Epoxy resin compositions have conventionally been used for this type of resin sealing, and have achieved good results. However, due to technological innovation in the field of semiconductors, higher speeds have been progressed, and there has been a strong demand for smaller and thinner packages. Improvements in stress properties, humidity resistance, etc.) have been demanded. To cope with this, conventionally, it has been studied to use alumina having relatively high moisture resistance reliability, a low linear expansion coefficient and high thermal conductivity as a filler.

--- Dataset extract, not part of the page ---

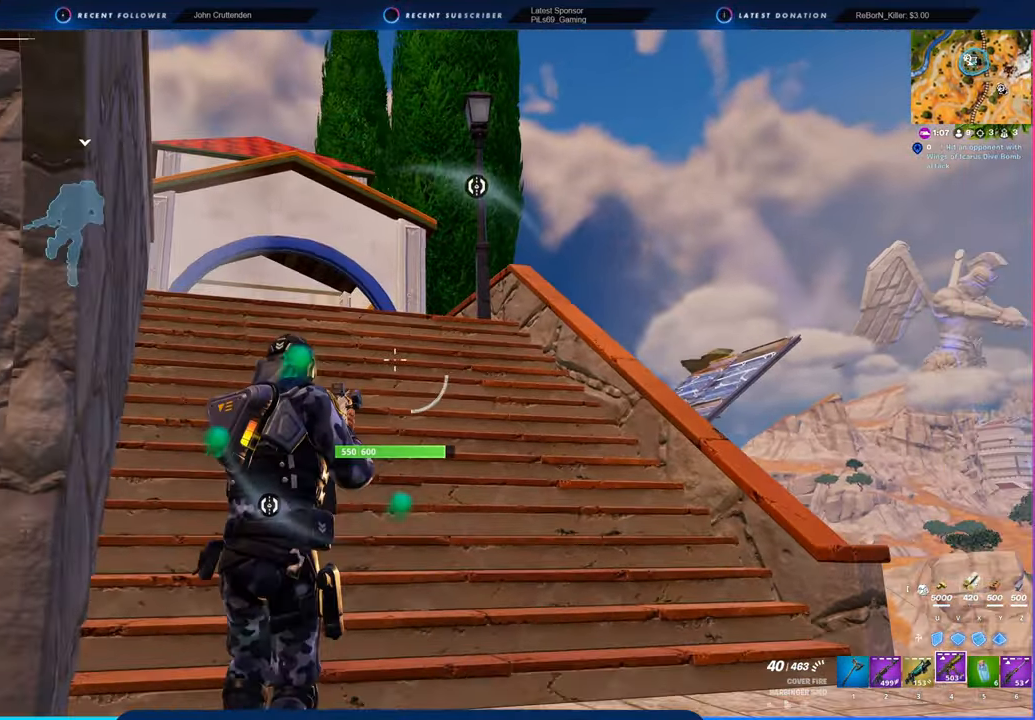
{"keys": ["d"], "mouse": [], "mouse_move": "down", "events": [[84, "d", "down"], [167, "a", "up"], [267, "s", "up"]]}
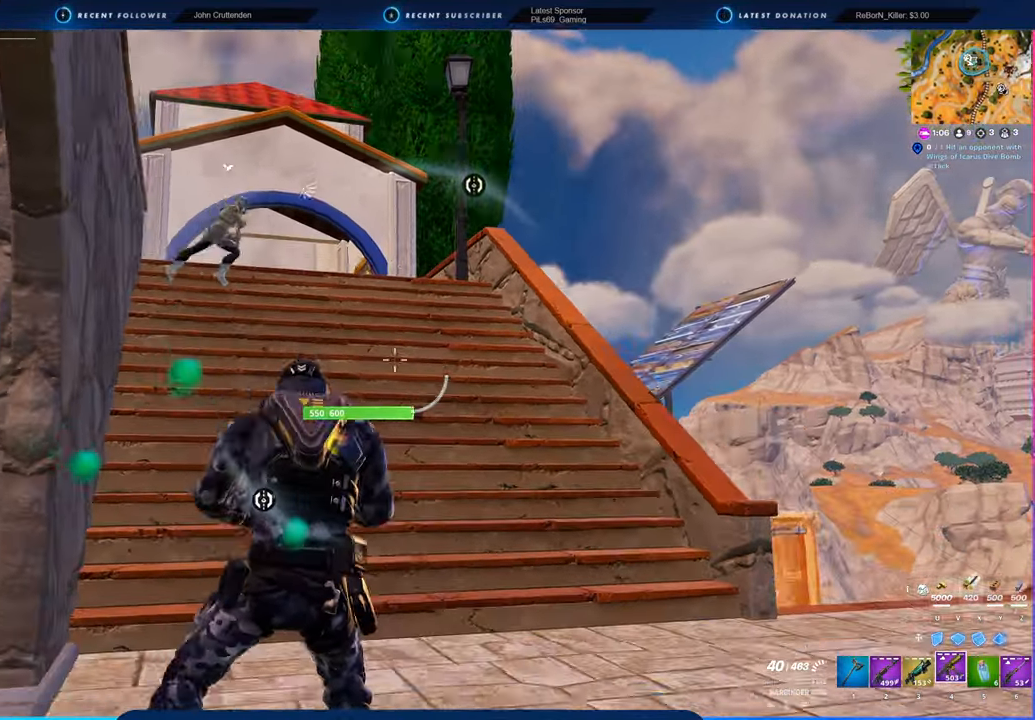
{"keys": ["d"], "mouse": [], "mouse_move": "still", "events": []}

[0003] However, alumina has a drawback that it has to be considerably filled in order to obtain sufficient thermal conductivity, so that there is a problem in fluidity and the like and good moldability cannot be obtained. In order to solve this problem, in recent years, it has been considered to use aluminum nitride having a higher thermal conductivity than alumina as a high thermal conductive filler, but aluminum nitride easily reacts with water and thus has a remarkable moisture resistance. Has the disadvantage of being inferior. In order to solve this drawback, it has been proposed to coat the surface of aluminum nitride powder with fused silica (Japanese Patent Application Laid-Open No. 5-247181), but sufficient moisture resistance cannot be obtained. The present invention has been made in view of the above circumstances, and has as its object to provide a novel aluminum nitride powder that can be suitably used for a composite material such as a resin composition for sealing a semiconductor device. The aluminum nitride of the present invention can improve the moisture resistance of aluminum nitride in a composite material, and can impart the properties of a carbon functional group to the surface of aluminum nitride powder.

[0004]

Means and Action for Solving the Problems The present inventors have
As a result of intensive studies to achieve the above object, as a result of providing an aluminum oxide layer and a silicon oxide layer on the surface of the aluminum nitride powder, and furthermore, treating the surface of the silicon oxide layer with an organosilicon compound to provide moisture resistance. It has been found that an aluminum nitride powder having good properties can be obtained. The present inventors have found that this aluminum nitride powder is very useful, in particular, as a filler for a resin composition for semiconductor encapsulation, and have accomplished the present invention. Hereinafter, the present invention will be described in more detail. The aluminum nitride powder of the present invention is provided with an aluminum oxide layer and a silicon oxide layer on the surface of the aluminum nitride powder, and further, the surface of the silicon oxide layer is treated with an organic silicon compound. It is a novel aluminum nitride powder obtained by this. Here, the aluminum nitride powder according to the present invention can be manufactured, for example, as follows.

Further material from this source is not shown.